(Dataset entries):

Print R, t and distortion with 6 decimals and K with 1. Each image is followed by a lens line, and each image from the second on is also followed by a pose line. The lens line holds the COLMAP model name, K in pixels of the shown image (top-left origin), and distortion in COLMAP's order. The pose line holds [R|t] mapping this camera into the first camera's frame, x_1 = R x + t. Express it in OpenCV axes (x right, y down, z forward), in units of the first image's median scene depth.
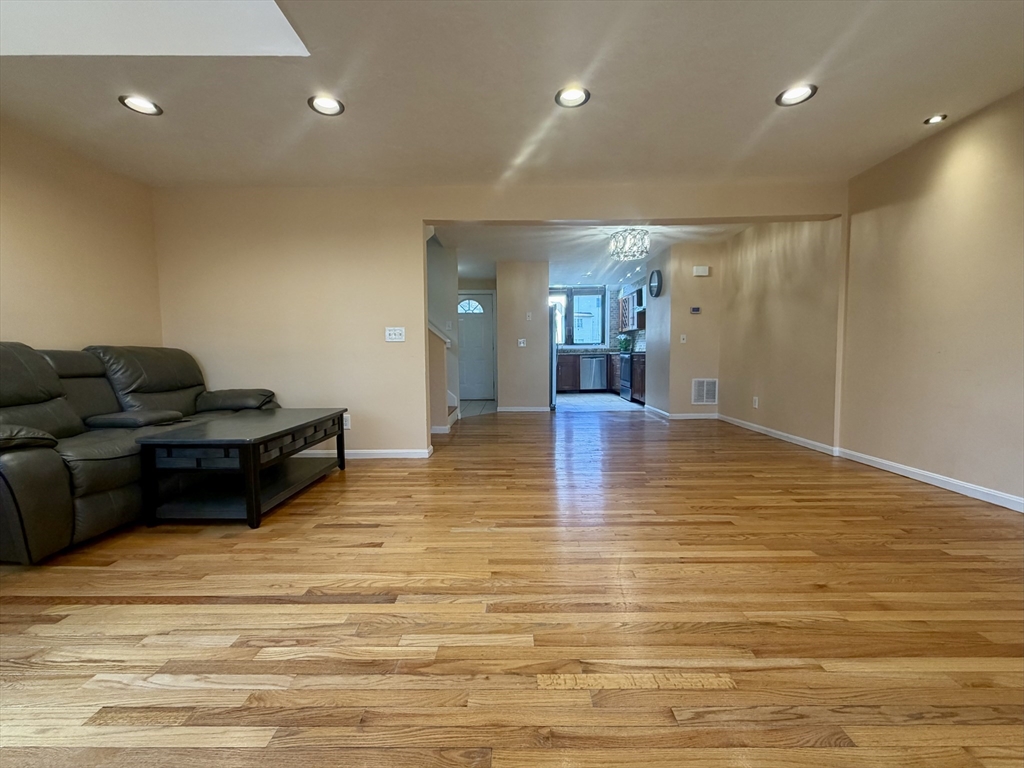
lens RADIAL K [[418.4, 0, 510.1], [0, 418.4, 384.9], [0, 0, 1]] dist [-0.001091, 0.000595]
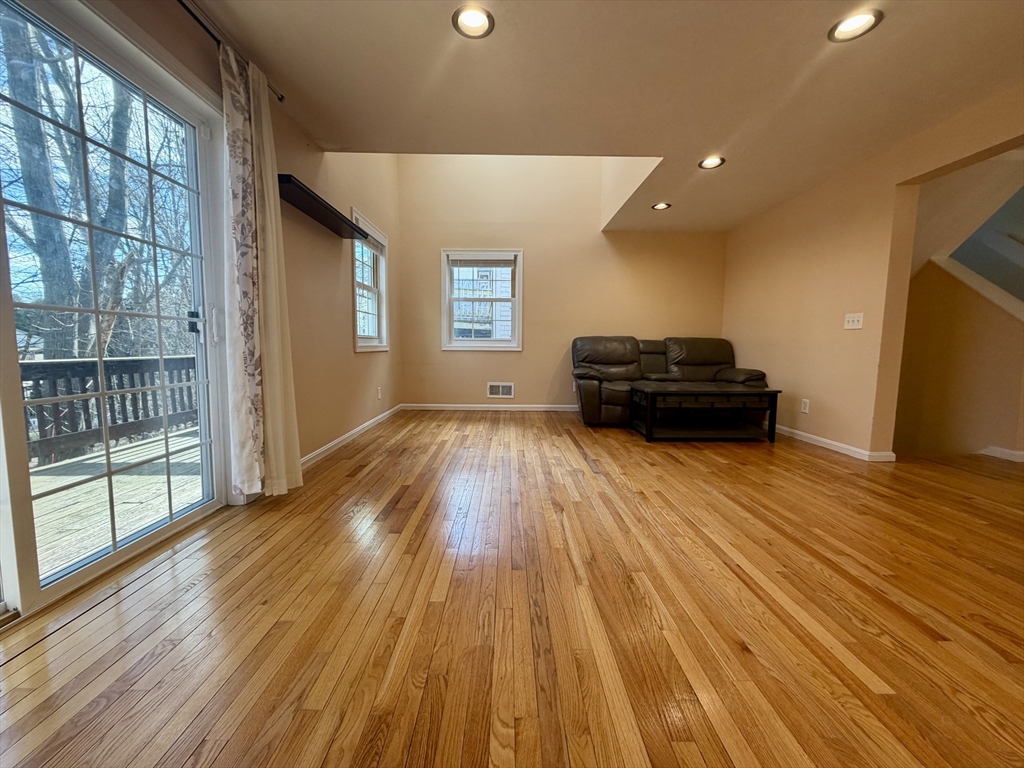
lens RADIAL K [[407.7, 0, 517.7], [0, 407.7, 383.3], [0, 0, 1]] dist [-0.003665, 0.000200]
pose [[0.031026, 0.099547, -0.994549, 1.208761], [-0.078254, 0.992216, 0.096872, -0.024284], [0.996451, 0.074822, 0.038574, 0.454042]]
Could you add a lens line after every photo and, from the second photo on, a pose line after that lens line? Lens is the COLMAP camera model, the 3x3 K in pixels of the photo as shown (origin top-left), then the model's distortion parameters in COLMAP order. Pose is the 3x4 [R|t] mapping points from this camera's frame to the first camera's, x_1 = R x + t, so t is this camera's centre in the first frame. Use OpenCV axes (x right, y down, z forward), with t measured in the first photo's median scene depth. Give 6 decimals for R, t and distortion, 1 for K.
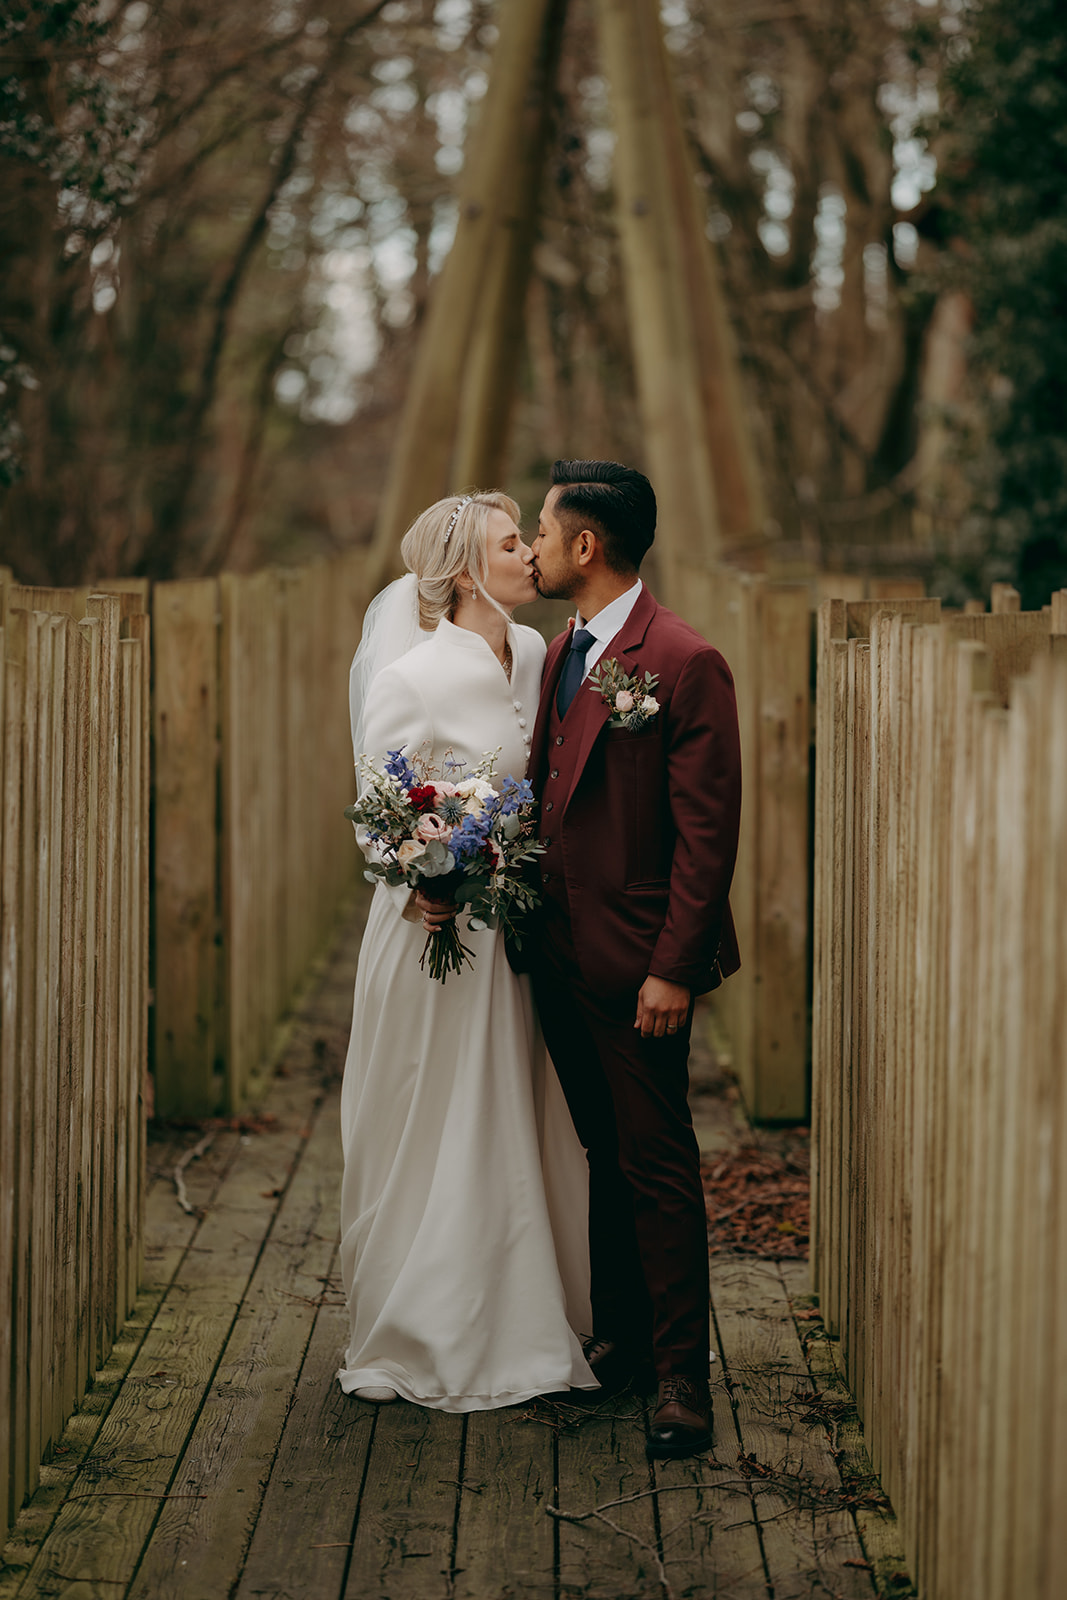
lens RADIAL K [[3940.1, 0, 533.3], [0, 3940.1, 751.6], [0, 0, 1]] dist [0.027405, 0.164602]
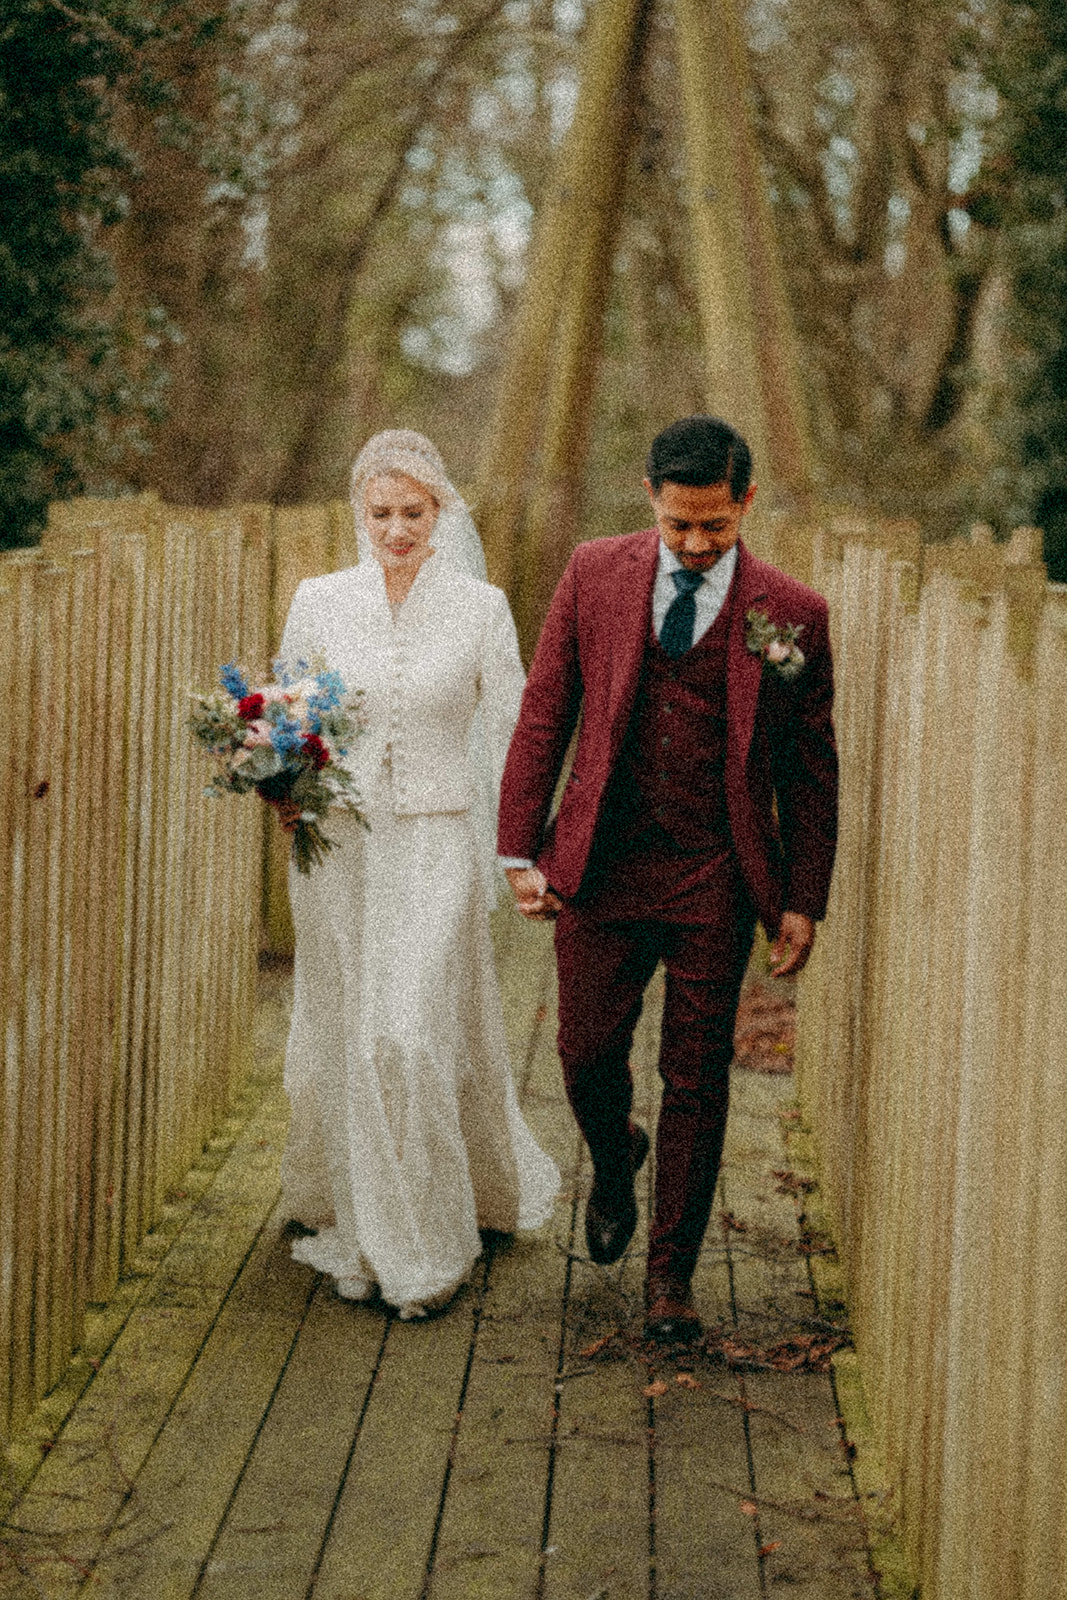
lens RADIAL K [[3872.8, 0, 533.5], [0, 3872.8, 800.0], [0, 0, 1]] dist [0.078401, 0.410139]
pose [[0.998945, 0.025281, -0.038337, 0.021149], [-0.024271, 0.999352, 0.026586, 0.009472], [0.038984, -0.025628, 0.998911, -0.129101]]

(Work required):
Output the full listing verbatim, but drop the images.

(Expected output):
Print R, t and distortion with 6 decimals and K with 1. Each image is followed by a lens line, and each image from the second on is also followed by a pose line. The lens line holds the COLMAP model name, K in pixels of the shown image (top-left origin), and distortion in COLMAP's order. The pose line holds [R|t] mapping this camera into the first camera's frame, x_1 = R x + t. Express it in OpenCV axes (x right, y down, z forward), in units of the first image's median scene depth.
lens RADIAL K [[418.4, 0, 510.1], [0, 418.4, 384.9], [0, 0, 1]] dist [-0.001091, 0.000595]
lens RADIAL K [[407.7, 0, 517.7], [0, 407.7, 383.3], [0, 0, 1]] dist [-0.003665, 0.000200]
pose [[0.031026, 0.099547, -0.994549, 1.208761], [-0.078254, 0.992216, 0.096872, -0.024284], [0.996451, 0.074822, 0.038574, 0.454042]]
Could you add a lens line after every photo and, from the second photo on, a pose line after that lens line? Lens is the COLMAP camera model, the 3x3 K in pixels of the photo as shown (origin top-left), then the model's distortion parameters in COLMAP order. Pose is the 3x4 [R|t] mapping points from this camera's frame to the first camera's, x_1 = R x + t, so t is this camera's centre in the first frame. Use OpenCV axes (x right, y down, z forward), with t measured in the first photo's median scene depth. Give 6 decimals for R, t and distortion, 1 for K.
lens RADIAL K [[3940.1, 0, 533.3], [0, 3940.1, 751.6], [0, 0, 1]] dist [0.027405, 0.164602]
lens RADIAL K [[3872.8, 0, 533.5], [0, 3872.8, 800.0], [0, 0, 1]] dist [0.078401, 0.410139]
pose [[0.998945, 0.025281, -0.038337, 0.021149], [-0.024271, 0.999352, 0.026586, 0.009472], [0.038984, -0.025628, 0.998911, -0.129101]]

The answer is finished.